In “Day 5 Physics”, the discourse moves to creating the “axioms” that run the universe. We must recall that the book is trying to derive the law of gravity, etc., by pure logic without recourse to empirical observation, or experiment.

There’s a nice little speculative section about how “Nature” could have worked out a different mathematics, or created a different universe with different iterations of the same maths. This is an easy introduction to the concept of the multiverse — that is, many universes with different physical laws and different mathematics.
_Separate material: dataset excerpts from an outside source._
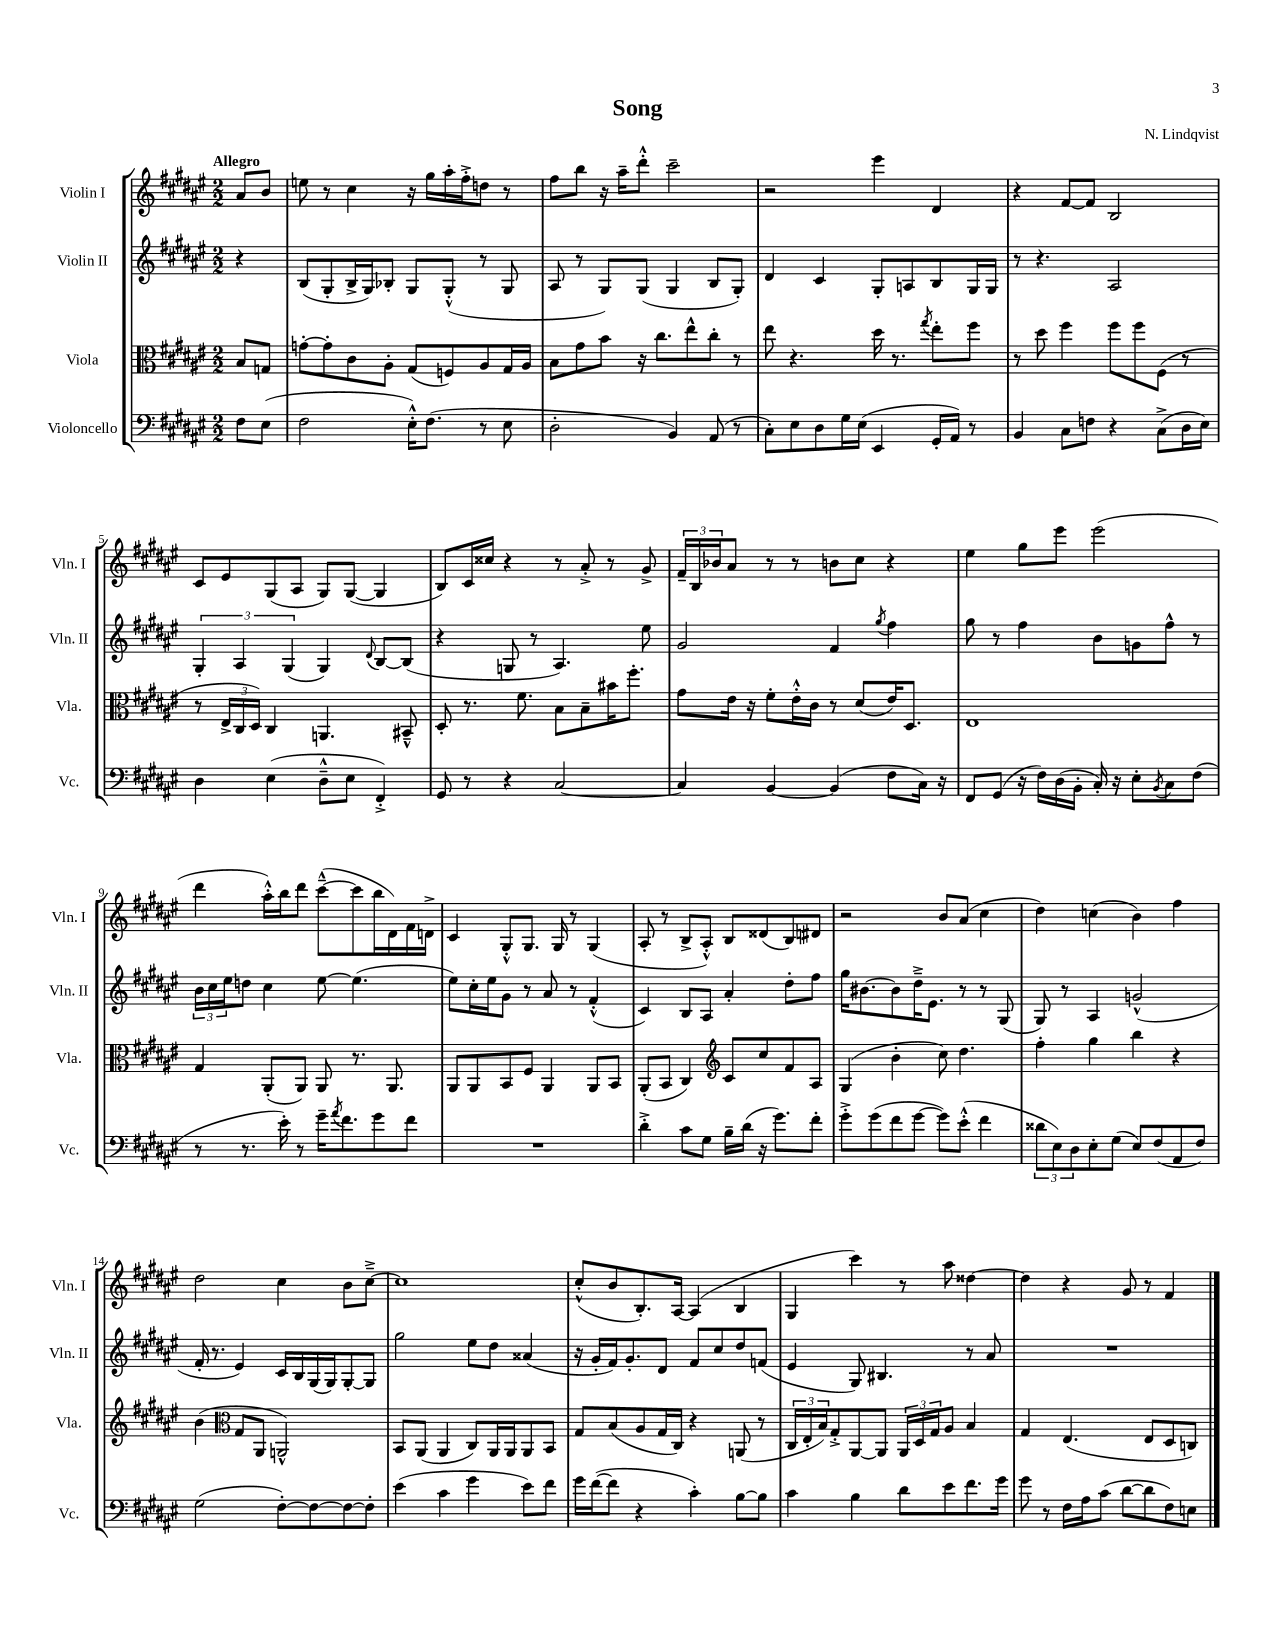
\header { title = "Song" composer = "N. Lindqvist" }
<<
\new StaffGroup <<
\new Staff = "s0" \with { instrumentName = "Violin I" shortInstrumentName = "Vln. I" } {
    \clef treble \key fis \major \numericTimeSignature \time 2/2 \partial 4 \tempo "Allegro"
    ais'8 b'8 |
    e''8 r8 cis''4 r16 gis''16 ais''16-. fis''16-.-> d''8 r8 |
    fis''8 b''8 r16 ais''16-- dis'''8-.-^ cis'''2-- |
    r2 eis'''4 dis'4 |
    r4 fis'8~ fis'8 b2 |
    cis'8 eis'8 gis8( ais8 gis8) gis8~( gis4 |
    b8) cis'16 cisis''16 r4 r8 ais'8-.-> r8 gis'8-> |
    \tuplet 3/2 { fis'16-- b16 bes'16 } ais'8 r8 r8 b'8 cis''8 r4 |
    eis''4 gis''8 eis'''8 eis'''2( |
    dis'''4 ais''16-.-^) b''16 dis'''8 cis'''8~---^( cis'''8 b''16 dis'16) fis'16 d'16-> |
    cis'4 gis8-.-^ gis8. gis16 r8 gis4( |
    ais8-. r8 b8-> ais8-.-^) b8 disis'8( b8) dis'8 |
    r2 b'8 ais'8( cis''4 |
    dis''4) c''4( b'4) fis''4 |
    dis''2 cis''4 b'8 cis''8~---> |
    cis''1 |
    cis''8-.-^( b'8 b8.-.) ais16~ ais4( b4 |
    gis4 cis'''4) r8 ais''8 disis''4~ |
    disis''4 r4 gis'8 r8 fis'4 \bar "|." |
}
\new Staff = "s1" \with { instrumentName = "Violin II" shortInstrumentName = "Vln. II" } {
    \clef treble \key fis \major \numericTimeSignature \time 2/2 \partial 4
    r4 |
    b8( gis8-. b16-> gis16) bes8-. gis8 gis8-.-^( r8 gis8 |
    ais8 r8 gis8) gis8( gis4 b8 gis8-.) |
    dis'4 cis'4 gis8-. a8 b8 gis16 gis16 |
    r8 r4. ais2 |
    \tuplet 3/2 { gis4-. ais4 gis4( } gis4) \appoggiatura { dis'8 } b8~ b8( |
    r4 g8 r8 ais4.) eis''8 |
    gis'2 fis'4 \acciaccatura { gis''8 } fis''4 |
    gis''8 r8 fis''4 b'8 g'8 fis''8-^ r8 |
    \tuplet 3/2 { b'16 cis''16 eis''16 } d''8 cis''4 eis''8~ eis''4.( |
    eis''8) cis''16-. eis''16 gis'8 r8 ais'8 r8 fis'4-.-^( |
    cis'4) b8 ais8 ais'4-. dis''8-. fis''8 |
    gis''16 bis'8.~ bis'8 dis''16---> eis'8. r8 r8 gis8( |
    gis8) r8 ais4 g'2-^( |
    fis'16-. r8. eis'4) cis'16 b16 gis16( gis16) gis8~-. gis8 |
    gis''2 eis''8 dis''8 aisis'4( |
    r16 gis'16-. fis'16) gis'8.-. dis'8 fis'8 cis''8 dis''8 f'8( |
    eis'4 gis8) bis4. r8 ais'8 |
    R1 \bar "|." |
}
\new Staff = "s2" \with { instrumentName = "Viola" shortInstrumentName = "Vla." } {
    \clef alto \key fis \major \numericTimeSignature \time 2/2 \partial 4
    b8 g8 |
    g'8~-. g'8-. cis'8 ais8-. gis8( f8) ais8 gis16 ais16 |
    b8 gis'8 b'8 r16 cis''8. eis''8-^ cis''8-. r8 |
    eis''8 r4. dis''16 r8. \acciaccatura { gis''8 } eis''8-. fis''8 |
    r8 dis''8 fis''4 fis''8 fis''8 fis8( r8 |
    r8 \tuplet 3/2 { eis16-> cis16 dis16) } cis4 a,4. bis,8---^ |
    dis8-. r8. fis'8. b8 b8-- bis'16 fis''8.-. |
    gis'8 eis'16 r16 fis'8-. eis'16-.-^ cis'16 r8 dis'8( eis'16) dis8. |
    eis1 |
    gis4 ais,8-.( ais,8) ais,8 r8. ais,8. |
    ais,8 ais,8 b,8 fis8 ais,4 ais,8 b,8 |
    ais,8-.( b,8 cis4) \clef treble cis'8 cis''8 fis'8 ais8 |
    gis4( b'4-. cis''8) dis''4. |
    fis''4-. gis''4 b''4 r4 |
    b'4( \clef alto gis8 ais,8 a,2-^) |
    b,8 ais,8( ais,4 cis8) ais,16 ais,16 ais,8 b,8 |
    gis8 b8( ais8 gis16 cis16) r4 a,8( r8 |
    \tuplet 3/2 { cis16 eis16-. b16) } gis8-.-> ais,8~ ais,8 \tuplet 3/2 { ais,16 dis16 gis16 } ais8 b4 |
    gis4 eis4.( eis8 dis8 c8) \bar "|." |
}
\new Staff = "s3" \with { instrumentName = "Violoncello" shortInstrumentName = "Vc." } {
    \clef bass \key fis \major \numericTimeSignature \time 2/2 \partial 4
    fis8 eis8( |
    fis2 eis16-.-^) fis8.( r8 eis8 |
    dis2-. b,4) ais,8( r8 |
    cis8-.) eis8 dis8 gis16 eis16( eis,4 gis,16-. ais,16) r8 |
    b,4 cis8 f8 r4 cis8->( dis16 eis16) |
    dis4 eis4( dis8---^ eis8 fis,4-.->) |
    gis,8 r8 r4 cis2~ |
    cis4 b,4~ b,4( fis8 cis16) r16 |
    fis,8 gis,8( r16 fis16) dis16( b,16-. cis16-.) r16 eis8-. \acciaccatura { b,8 } cis8 fis8( |
    r8 r8. eis'16-.) r8 gis'16-- \acciaccatura { ais'8 } fis'8. gis'8 fis'8 |
    R1 |
    dis'4-.-> cis'8 gis8 b16-- dis'16( r16 gis'8.) fis'8-. |
    gis'8-.-> gis'8( fis'8 gis'8~ gis'8) eis'8-.-^( fis'4 |
    \tuplet 3/2 { disis'8 eis8) dis8 } eis8-. gis8( eis8) fis8( ais,8 fis8) |
    gis2( fis8~-.) fis8~ fis8~ fis8-. |
    eis'4( cis'4 gis'4 eis'8) fis'8 |
    gis'16 fis'16~( fis'8 r4 cis'4-.) b8~ b8 |
    cis'4 b4 dis'8 eis'8 fis'8. gis'16 |
    gis'8 r8 fis16 ais16 cis'8( dis'8~ dis'8 fis8) e8 \bar "|." |
}
>>
>>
“Day 6 Infinity” will require close attention from readers who don’t have a reasonable grasp of set theory. The concept of different sizes of infinities – countable and non-enumerable – is hard for anyone to get their heads around. Georg Cantor who originally figured this out, arguably drove himself insane pondering the different flavours of infinity, (or perhaps his tendency to mental instability was pushed past the tipping point by the head-spinning concepts).

“Day 7 Emergence” is an entirely philosophical look at “Setting Nature Free”. What occurs when natural processes, which are after all governed by mathematical laws, go through multiple, perhaps nearly infinite iterations? It also raises some questions philosophers have been asking forever.

For example: Is mathematics a human construct? Or is our knowledge of mathematics, a discovery of something that exists eternally, regardless of whether we know anything about it, even something that exists regardless of the existence of the universe?

The latter sections also have a few speculations about the debate between “intelligent design” and random iteration. Could the universe and life itself arise from random iterations of simple processes as agnostics and atheists believe? Or is there a creator designing things? The author chooses not to align himself to either party, and of course, he references the Pope who would be a leading proponent of the intelligent design brigade.

Quite apart from the text, the book is a visual pleasure to read. It has a huge number of well-organised, thoughtful diagrams. The end-notes are also rewarding. The author is a smooth, stylish writer, though he tries a little too hard to avoid nitty-gritty details and the humour can sometimes get ponderous. There is actually an audience, which would have actively enjoyed a little more in the way of actual computational mathematics with formulae and equations. But then I guess Hawking, more than Dr Suri, is to blame for this determined avoidance of detail.